[Stored data entries]
********************

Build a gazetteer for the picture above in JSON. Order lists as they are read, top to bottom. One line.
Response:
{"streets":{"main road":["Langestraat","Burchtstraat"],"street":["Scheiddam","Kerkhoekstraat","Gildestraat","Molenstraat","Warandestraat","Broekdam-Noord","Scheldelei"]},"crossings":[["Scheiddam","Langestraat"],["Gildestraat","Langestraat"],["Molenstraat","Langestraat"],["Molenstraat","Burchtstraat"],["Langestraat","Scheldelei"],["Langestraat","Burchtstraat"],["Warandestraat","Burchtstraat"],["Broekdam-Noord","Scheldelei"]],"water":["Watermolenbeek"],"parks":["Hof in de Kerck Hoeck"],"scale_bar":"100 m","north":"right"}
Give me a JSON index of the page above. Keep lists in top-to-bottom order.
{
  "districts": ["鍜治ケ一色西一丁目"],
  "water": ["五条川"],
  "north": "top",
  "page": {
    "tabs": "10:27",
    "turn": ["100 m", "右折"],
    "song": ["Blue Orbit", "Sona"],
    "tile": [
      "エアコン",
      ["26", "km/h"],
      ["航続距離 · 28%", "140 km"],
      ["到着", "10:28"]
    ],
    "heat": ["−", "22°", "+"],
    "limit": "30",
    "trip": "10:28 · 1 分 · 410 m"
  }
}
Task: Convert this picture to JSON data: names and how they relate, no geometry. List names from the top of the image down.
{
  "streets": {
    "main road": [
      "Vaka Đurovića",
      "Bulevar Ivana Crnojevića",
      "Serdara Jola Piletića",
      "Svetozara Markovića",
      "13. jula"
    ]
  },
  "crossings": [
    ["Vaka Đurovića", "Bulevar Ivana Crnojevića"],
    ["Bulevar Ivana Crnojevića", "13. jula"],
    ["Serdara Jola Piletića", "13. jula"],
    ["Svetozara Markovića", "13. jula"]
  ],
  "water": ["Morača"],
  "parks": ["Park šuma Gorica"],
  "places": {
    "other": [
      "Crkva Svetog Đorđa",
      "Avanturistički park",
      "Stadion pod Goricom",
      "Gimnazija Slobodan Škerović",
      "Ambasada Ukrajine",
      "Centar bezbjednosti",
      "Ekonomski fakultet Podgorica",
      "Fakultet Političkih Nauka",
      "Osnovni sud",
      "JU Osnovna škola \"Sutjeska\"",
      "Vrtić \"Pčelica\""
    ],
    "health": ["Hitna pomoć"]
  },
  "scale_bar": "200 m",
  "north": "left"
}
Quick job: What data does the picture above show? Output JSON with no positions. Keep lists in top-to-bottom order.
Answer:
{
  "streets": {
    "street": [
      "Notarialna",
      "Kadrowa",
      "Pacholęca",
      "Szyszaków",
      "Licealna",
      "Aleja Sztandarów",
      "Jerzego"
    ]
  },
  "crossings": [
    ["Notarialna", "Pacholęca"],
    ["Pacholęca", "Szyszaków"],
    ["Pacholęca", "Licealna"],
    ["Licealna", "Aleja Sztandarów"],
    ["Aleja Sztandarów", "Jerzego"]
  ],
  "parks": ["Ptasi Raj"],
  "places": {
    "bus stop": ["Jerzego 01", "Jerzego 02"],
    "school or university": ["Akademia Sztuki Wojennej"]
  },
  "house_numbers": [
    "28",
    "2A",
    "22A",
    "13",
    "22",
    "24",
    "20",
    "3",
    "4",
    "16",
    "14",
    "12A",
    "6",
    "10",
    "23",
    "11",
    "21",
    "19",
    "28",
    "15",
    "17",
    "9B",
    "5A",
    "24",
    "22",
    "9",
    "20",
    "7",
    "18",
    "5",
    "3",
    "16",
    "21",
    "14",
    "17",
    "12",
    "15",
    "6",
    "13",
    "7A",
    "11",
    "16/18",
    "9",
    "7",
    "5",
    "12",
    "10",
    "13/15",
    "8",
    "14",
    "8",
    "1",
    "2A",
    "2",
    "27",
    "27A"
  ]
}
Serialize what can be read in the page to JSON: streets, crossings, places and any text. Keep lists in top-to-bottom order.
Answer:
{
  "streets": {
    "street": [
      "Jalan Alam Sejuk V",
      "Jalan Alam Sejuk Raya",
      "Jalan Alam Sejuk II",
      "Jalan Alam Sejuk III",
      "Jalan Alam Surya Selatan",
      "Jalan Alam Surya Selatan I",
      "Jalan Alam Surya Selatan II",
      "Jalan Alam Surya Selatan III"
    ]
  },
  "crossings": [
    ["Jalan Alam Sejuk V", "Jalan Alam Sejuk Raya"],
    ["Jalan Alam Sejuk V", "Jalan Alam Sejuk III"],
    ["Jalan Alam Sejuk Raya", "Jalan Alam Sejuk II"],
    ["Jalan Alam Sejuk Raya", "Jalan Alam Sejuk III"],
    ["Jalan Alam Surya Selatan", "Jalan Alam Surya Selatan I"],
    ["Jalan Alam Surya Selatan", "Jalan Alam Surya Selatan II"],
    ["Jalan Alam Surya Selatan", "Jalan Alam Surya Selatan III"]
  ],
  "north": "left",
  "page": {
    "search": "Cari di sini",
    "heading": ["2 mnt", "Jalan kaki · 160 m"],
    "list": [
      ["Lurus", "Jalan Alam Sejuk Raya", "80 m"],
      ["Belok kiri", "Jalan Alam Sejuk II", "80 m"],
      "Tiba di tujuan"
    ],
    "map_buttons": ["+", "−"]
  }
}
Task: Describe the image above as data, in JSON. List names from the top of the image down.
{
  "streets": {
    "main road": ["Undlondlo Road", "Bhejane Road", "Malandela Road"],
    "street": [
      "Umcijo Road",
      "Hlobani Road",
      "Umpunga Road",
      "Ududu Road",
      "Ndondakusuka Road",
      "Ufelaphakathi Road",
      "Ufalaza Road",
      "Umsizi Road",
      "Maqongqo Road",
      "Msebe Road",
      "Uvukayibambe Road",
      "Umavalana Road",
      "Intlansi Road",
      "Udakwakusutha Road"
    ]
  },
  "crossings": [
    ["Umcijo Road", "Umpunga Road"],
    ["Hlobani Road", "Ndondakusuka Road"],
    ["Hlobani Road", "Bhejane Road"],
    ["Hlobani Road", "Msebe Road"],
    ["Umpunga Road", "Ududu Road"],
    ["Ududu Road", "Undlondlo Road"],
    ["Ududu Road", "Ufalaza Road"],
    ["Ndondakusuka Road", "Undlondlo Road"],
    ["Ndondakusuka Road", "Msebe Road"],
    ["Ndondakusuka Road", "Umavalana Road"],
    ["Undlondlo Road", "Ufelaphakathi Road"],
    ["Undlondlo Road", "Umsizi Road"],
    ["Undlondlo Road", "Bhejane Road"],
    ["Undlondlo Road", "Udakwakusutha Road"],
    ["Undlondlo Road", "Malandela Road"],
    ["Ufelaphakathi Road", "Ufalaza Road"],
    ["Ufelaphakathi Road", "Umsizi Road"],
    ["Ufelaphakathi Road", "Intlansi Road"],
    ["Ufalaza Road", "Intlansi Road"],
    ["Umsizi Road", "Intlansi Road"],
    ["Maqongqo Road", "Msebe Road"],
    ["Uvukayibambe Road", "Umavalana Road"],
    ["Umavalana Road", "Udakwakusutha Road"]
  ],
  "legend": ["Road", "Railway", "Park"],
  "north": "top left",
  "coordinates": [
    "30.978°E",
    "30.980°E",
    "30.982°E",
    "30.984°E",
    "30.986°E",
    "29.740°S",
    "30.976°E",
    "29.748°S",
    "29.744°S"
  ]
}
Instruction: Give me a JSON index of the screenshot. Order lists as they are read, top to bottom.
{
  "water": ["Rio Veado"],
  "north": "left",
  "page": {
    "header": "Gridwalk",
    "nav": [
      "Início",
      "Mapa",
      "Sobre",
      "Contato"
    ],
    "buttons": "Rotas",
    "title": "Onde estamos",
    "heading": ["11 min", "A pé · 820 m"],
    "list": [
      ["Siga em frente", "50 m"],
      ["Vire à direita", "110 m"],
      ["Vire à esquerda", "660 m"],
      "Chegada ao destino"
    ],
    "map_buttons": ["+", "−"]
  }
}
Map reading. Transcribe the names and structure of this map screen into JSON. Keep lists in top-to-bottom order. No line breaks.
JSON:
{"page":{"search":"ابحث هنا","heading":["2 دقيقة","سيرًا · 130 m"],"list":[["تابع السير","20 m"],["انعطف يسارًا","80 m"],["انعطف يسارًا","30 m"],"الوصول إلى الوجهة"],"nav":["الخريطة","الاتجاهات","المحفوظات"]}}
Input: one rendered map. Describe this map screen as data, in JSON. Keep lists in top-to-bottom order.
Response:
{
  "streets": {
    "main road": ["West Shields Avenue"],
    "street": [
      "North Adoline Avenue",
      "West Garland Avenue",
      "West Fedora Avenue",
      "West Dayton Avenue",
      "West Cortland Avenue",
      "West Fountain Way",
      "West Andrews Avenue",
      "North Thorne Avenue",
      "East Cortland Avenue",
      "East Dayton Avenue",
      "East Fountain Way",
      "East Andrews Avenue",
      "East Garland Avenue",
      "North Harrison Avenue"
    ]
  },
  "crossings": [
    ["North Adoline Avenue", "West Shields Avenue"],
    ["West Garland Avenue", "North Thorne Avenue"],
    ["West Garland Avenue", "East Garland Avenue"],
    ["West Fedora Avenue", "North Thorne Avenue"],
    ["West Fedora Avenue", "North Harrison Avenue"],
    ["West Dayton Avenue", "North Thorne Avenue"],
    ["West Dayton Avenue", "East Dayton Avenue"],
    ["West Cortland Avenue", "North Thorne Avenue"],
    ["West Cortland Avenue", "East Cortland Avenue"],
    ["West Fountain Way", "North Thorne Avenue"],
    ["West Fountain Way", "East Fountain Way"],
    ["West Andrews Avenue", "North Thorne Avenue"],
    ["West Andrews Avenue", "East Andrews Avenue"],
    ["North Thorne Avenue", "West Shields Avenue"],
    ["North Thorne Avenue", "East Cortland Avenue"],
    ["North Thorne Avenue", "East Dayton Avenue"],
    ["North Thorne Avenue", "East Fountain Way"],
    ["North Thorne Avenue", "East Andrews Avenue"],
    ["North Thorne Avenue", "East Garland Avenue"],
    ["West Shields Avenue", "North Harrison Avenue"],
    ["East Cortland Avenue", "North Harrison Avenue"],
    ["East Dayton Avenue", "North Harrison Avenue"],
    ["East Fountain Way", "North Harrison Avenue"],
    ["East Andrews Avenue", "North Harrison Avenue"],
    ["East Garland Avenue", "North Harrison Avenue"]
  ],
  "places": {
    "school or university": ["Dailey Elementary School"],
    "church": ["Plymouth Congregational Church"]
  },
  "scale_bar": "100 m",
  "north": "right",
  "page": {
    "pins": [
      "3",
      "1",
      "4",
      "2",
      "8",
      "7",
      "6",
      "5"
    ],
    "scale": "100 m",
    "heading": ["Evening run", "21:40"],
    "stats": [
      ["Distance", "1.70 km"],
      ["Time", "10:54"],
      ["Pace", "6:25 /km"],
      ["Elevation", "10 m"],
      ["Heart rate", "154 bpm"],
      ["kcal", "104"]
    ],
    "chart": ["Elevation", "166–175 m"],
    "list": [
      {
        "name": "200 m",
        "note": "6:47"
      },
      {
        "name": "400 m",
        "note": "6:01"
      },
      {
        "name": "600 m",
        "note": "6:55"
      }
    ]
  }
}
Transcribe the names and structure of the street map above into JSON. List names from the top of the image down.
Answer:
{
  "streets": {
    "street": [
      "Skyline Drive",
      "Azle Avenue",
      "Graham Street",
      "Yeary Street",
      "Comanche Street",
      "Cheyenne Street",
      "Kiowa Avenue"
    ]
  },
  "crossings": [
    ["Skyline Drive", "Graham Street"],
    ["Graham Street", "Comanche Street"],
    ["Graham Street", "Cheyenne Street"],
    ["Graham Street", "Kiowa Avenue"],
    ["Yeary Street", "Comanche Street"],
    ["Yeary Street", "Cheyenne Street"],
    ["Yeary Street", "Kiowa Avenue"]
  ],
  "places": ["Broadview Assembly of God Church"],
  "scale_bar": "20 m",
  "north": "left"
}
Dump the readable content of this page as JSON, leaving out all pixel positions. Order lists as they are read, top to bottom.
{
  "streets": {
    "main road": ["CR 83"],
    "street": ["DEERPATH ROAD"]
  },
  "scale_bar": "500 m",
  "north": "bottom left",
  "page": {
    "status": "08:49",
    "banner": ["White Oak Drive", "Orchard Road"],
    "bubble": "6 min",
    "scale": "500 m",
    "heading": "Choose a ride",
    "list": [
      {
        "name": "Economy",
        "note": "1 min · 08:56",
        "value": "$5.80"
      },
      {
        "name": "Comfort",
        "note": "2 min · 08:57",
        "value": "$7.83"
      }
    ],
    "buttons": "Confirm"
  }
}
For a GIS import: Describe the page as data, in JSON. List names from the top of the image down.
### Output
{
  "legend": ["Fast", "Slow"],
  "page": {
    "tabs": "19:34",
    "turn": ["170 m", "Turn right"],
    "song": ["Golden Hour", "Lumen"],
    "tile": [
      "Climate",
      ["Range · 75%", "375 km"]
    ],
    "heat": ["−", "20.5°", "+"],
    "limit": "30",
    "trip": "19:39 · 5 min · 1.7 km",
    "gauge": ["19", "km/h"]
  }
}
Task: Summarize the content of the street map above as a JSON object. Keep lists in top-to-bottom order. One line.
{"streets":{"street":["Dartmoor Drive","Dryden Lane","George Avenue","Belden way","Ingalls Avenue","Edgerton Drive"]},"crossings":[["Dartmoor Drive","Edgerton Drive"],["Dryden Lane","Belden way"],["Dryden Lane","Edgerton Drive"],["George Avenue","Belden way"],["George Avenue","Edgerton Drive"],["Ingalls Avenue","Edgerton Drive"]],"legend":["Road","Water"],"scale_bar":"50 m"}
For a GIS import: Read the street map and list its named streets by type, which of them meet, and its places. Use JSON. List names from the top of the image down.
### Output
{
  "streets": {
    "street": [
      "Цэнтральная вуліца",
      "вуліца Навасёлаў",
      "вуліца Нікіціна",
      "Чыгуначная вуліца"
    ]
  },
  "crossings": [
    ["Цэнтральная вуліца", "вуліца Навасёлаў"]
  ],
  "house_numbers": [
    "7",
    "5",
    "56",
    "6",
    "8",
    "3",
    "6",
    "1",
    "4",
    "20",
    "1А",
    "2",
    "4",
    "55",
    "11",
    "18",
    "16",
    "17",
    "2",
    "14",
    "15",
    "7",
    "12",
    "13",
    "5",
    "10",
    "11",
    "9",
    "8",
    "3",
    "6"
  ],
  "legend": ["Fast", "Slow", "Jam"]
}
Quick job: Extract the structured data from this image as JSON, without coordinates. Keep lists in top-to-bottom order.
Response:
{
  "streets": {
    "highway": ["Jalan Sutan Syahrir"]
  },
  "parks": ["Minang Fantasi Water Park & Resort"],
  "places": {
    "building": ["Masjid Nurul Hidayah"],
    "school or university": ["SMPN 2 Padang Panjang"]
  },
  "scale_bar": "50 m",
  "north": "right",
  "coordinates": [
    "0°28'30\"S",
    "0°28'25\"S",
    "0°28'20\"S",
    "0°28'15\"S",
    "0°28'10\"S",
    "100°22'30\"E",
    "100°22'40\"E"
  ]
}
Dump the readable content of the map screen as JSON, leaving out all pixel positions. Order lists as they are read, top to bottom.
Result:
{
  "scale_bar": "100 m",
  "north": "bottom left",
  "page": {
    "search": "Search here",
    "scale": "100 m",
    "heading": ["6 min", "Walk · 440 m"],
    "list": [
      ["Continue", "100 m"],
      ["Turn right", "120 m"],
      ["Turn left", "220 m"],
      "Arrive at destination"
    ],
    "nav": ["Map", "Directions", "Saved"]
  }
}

********************

• **WHAT THIS TASK INVOLVES**
Which lines above hold the word "Yeary"? Copy each of them.

• **WRITTEN RESPONSE**
      "Yeary Street",
    ["Yeary Street", "Comanche Street"],
    ["Yeary Street", "Cheyenne Street"],
    ["Yeary Street", "Kiowa Avenue"]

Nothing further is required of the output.